### Lignes fournies
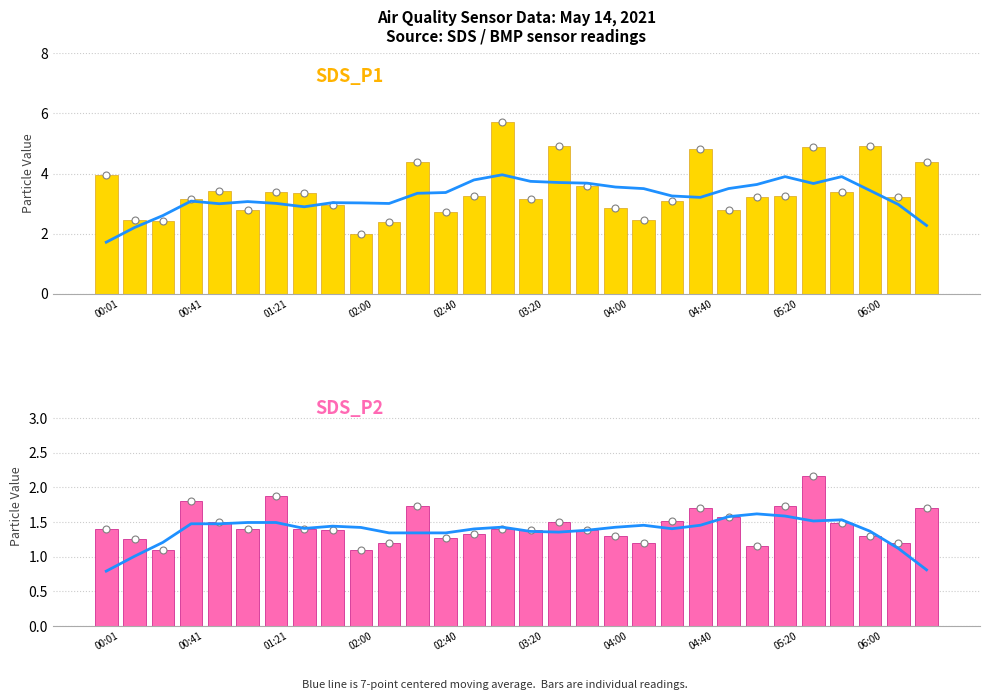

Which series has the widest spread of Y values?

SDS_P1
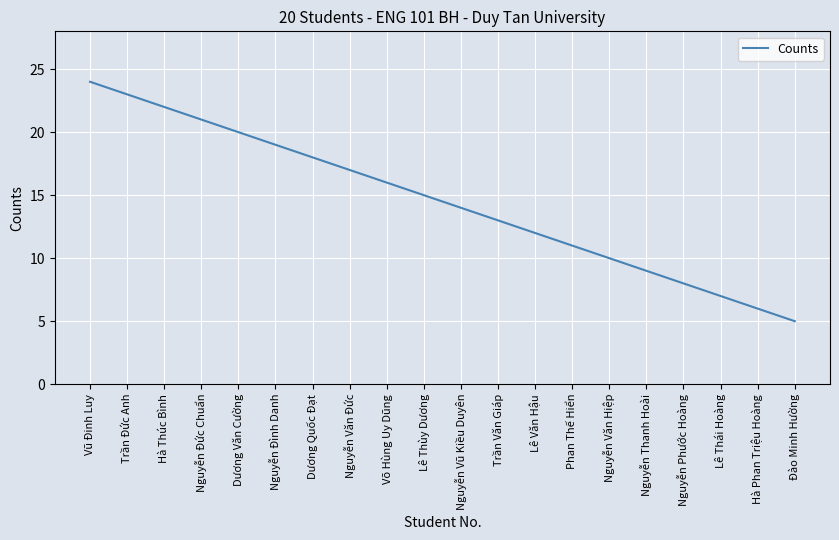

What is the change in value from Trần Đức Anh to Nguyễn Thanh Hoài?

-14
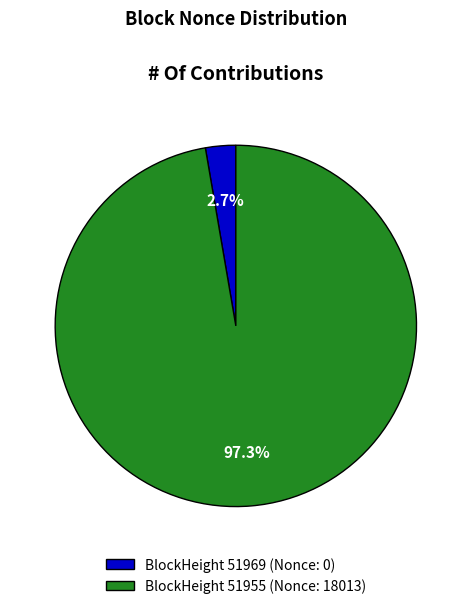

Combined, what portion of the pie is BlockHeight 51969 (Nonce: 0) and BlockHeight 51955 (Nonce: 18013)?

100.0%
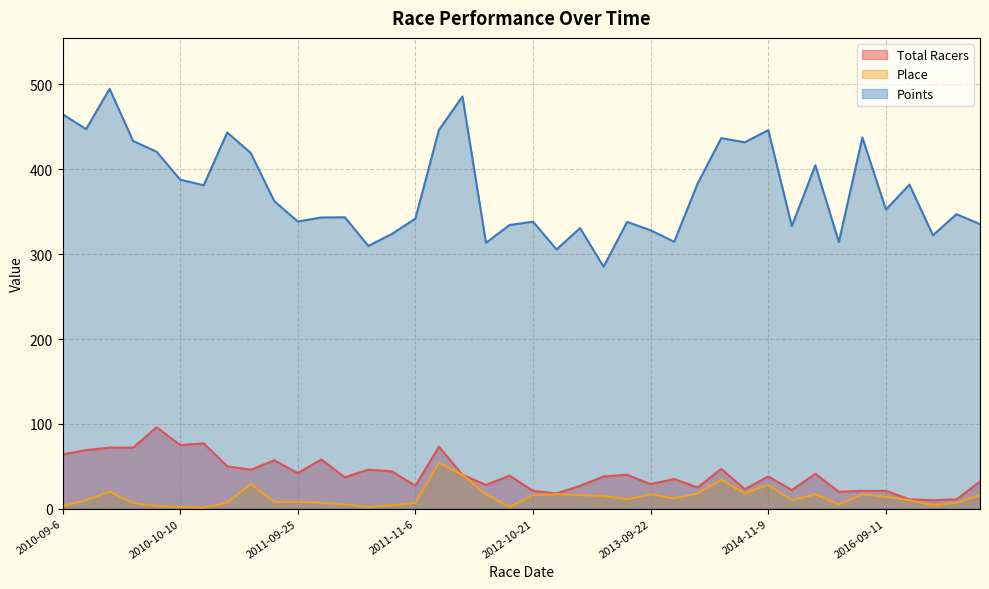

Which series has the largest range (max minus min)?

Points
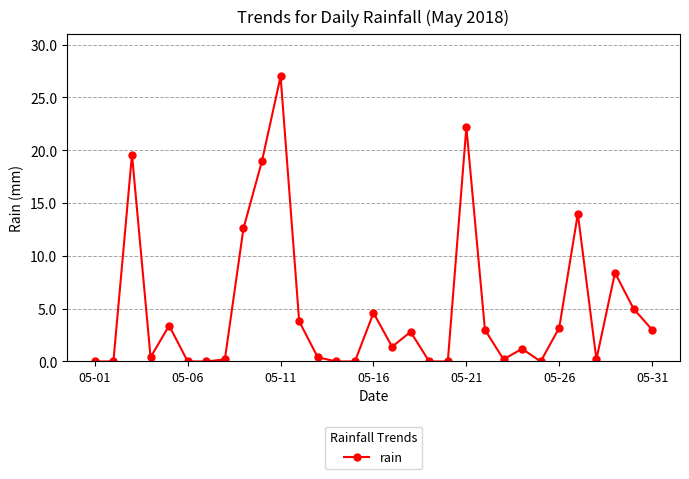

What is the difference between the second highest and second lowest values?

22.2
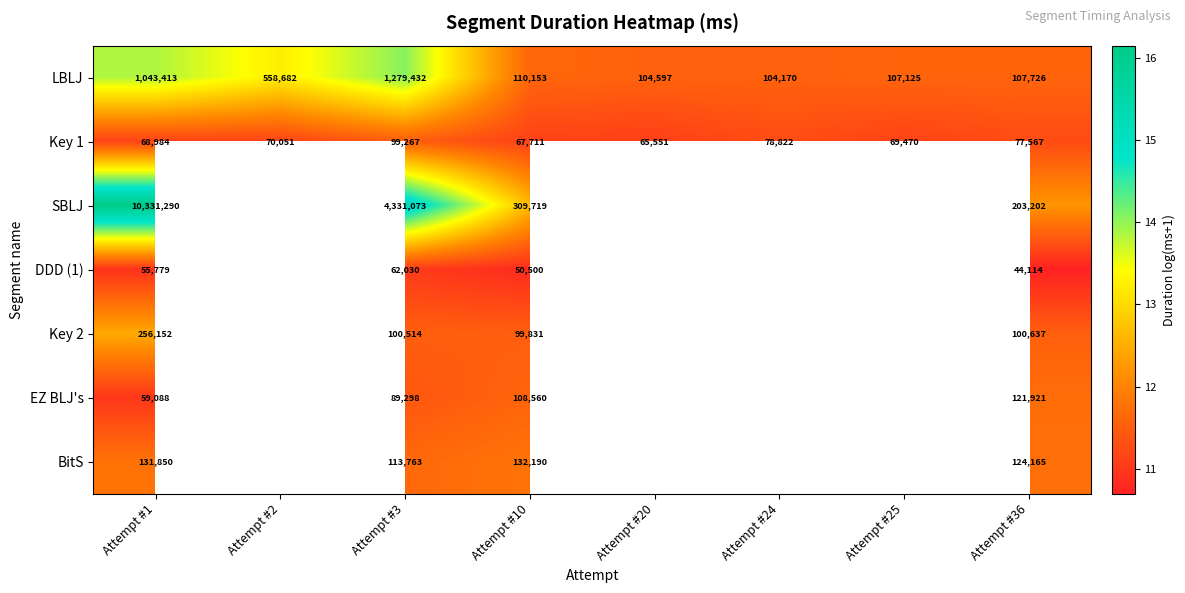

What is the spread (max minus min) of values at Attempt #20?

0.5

### Consigne
Peux-tu réécrire toutes les lignes ci-dessus en remplaçant "series" par "dataset" partout, sans rien modifier d'autre et en omettant les images ?

### Réponse
Which dataset has the widest spread of Y values?

SDS_P1

What is the change in value from Trần Đức Anh to Nguyễn Thanh Hoài?

-14

Combined, what portion of the pie is BlockHeight 51969 (Nonce: 0) and BlockHeight 51955 (Nonce: 18013)?

100.0%

Which dataset has the largest range (max minus min)?

Points

What is the difference between the second highest and second lowest values?

22.2

What is the spread (max minus min) of values at Attempt #20?

0.5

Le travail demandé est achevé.